Schon unmittelbar nach dem Unfall war mit an Sicherheit grenzender Wahrscheinlichkeit klar, dass es sich bei den Todesopfern um die beiden Angestellten handelte.

Um die beiden Männer aber noch formell zu identifizieren, wurden in den vergangenen Tagen komplexe Untersuchungen am Institut für Rechtsmedizin in Bern durchgeführt, wie die Behörden am Dienstag mitteilten.

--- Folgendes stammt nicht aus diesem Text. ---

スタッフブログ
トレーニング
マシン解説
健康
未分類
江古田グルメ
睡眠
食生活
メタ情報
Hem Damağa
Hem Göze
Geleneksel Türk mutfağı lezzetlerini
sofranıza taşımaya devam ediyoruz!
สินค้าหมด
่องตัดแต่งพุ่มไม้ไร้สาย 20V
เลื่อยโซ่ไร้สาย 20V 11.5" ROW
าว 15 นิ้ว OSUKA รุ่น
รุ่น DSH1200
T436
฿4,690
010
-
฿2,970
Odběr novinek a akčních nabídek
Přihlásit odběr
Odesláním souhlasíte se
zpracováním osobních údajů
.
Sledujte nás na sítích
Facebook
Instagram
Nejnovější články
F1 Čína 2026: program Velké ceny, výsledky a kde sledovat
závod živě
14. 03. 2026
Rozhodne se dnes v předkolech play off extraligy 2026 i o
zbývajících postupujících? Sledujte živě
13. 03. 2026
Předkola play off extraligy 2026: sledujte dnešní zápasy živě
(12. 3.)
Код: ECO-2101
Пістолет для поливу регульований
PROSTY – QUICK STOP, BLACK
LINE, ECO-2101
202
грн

Zu den Ursachen der Explosion konnten die Regionale Staatsanwaltschaft und die Berner Kantonspolizei in ihrer Mitteilung noch keine Angaben machen.

Derzeit seien Spezialisten des Dezernats Brände und Explosionen der Kantonspolizei Bern sowie des wissenschaftlichen Forschungsdienstes der Stadtpolizei Zürich dabei, die sichergestellten Spuren auszuwerten, heisst es in der Mitteilung weiter.

Wegen der grossen Zerstörung und der vielen vorgefundenen Substanzen sind diese Ermittlungen sehr aufwändig. Die Untersuchung dürfte nach Angaben der Behörden noch mehrere Wochen in Anspruch nehmen.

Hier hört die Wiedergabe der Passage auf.